The NMI is pledged $121 million by federal agencies, while over a hundred universities, foundations, etc. have been roped in to provide another $400 million for the effort. Yong is partially right to claim that this initiative is anti-“narcissistic” because it moves beyond the contemporary fascination with the human microbiome; instead, the NMI acknowledges that biologies are multiple and, majorly, microbial. I say he’s partially correct because the NMI is, itself, justified on the basis of generating knowledge of microbial life-forms for useful applications in human worlds; this use-value is reminiscent of bioprospecting, historical and ongoing—a scramble to know and, thereby, control biological phenomena for profit that is limited to a few. Nevertheless, the NMI, at this moment, is being conceived as an epistemic resource: it will support fundamental research and aid interdisciplinary conversations viz. microbial life-forms; it will design “platforms” for the sharing of research of normal, pathological or promising microbiologies; and it will recruit “citizen scientists” for contribution to our knowledge of diversely-situated microbial communities. As a site of pure potentiality, the NMI promises a remarkable inter-action between life-forms.

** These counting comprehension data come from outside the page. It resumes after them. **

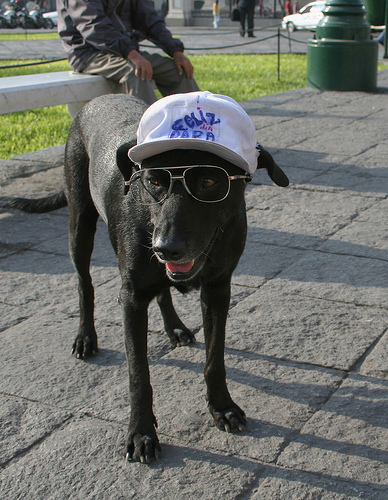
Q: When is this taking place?
A: Daytime.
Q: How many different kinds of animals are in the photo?
A: One.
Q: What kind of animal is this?
A: Dog.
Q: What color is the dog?
A: Black.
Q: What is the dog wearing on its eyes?
A: Glasses.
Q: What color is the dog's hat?
A: White, blue and red.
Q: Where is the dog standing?
A: Sidewalk.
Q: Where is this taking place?
A: On the sidewalk.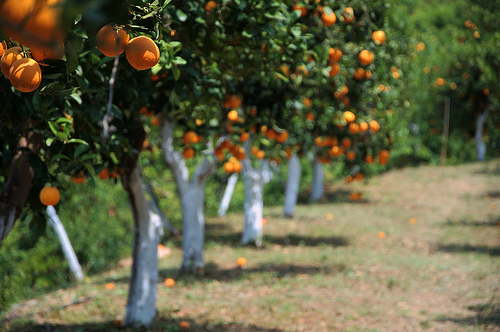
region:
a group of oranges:
[14, 9, 194, 159]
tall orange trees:
[5, 10, 235, 310]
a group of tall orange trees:
[16, 11, 399, 317]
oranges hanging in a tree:
[19, 13, 413, 170]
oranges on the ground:
[71, 188, 401, 315]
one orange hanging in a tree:
[31, 177, 76, 223]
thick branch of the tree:
[99, 154, 204, 329]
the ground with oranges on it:
[76, 170, 414, 322]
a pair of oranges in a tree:
[89, 14, 176, 76]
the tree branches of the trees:
[36, 102, 387, 313]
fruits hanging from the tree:
[103, 31, 168, 77]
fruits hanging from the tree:
[285, 70, 390, 161]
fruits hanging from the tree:
[318, 32, 400, 94]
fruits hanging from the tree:
[352, 61, 396, 162]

Looking back, this past fortnight may well stand as a watershed moment. Everything’s connected: an expert report that acknowledges the profound effects of antibiotics resistance and the limits of expertise in the face of evolving and experimental futures; a mutant bacterial strain that realises the apocalyptic fears of many and presages an endless deferral of survival and struggle; and a multisited/multimodal initiative for knowledge and action that aims to take seriously the role that microbial communities play in their troubled imbrications with our engineered worlds.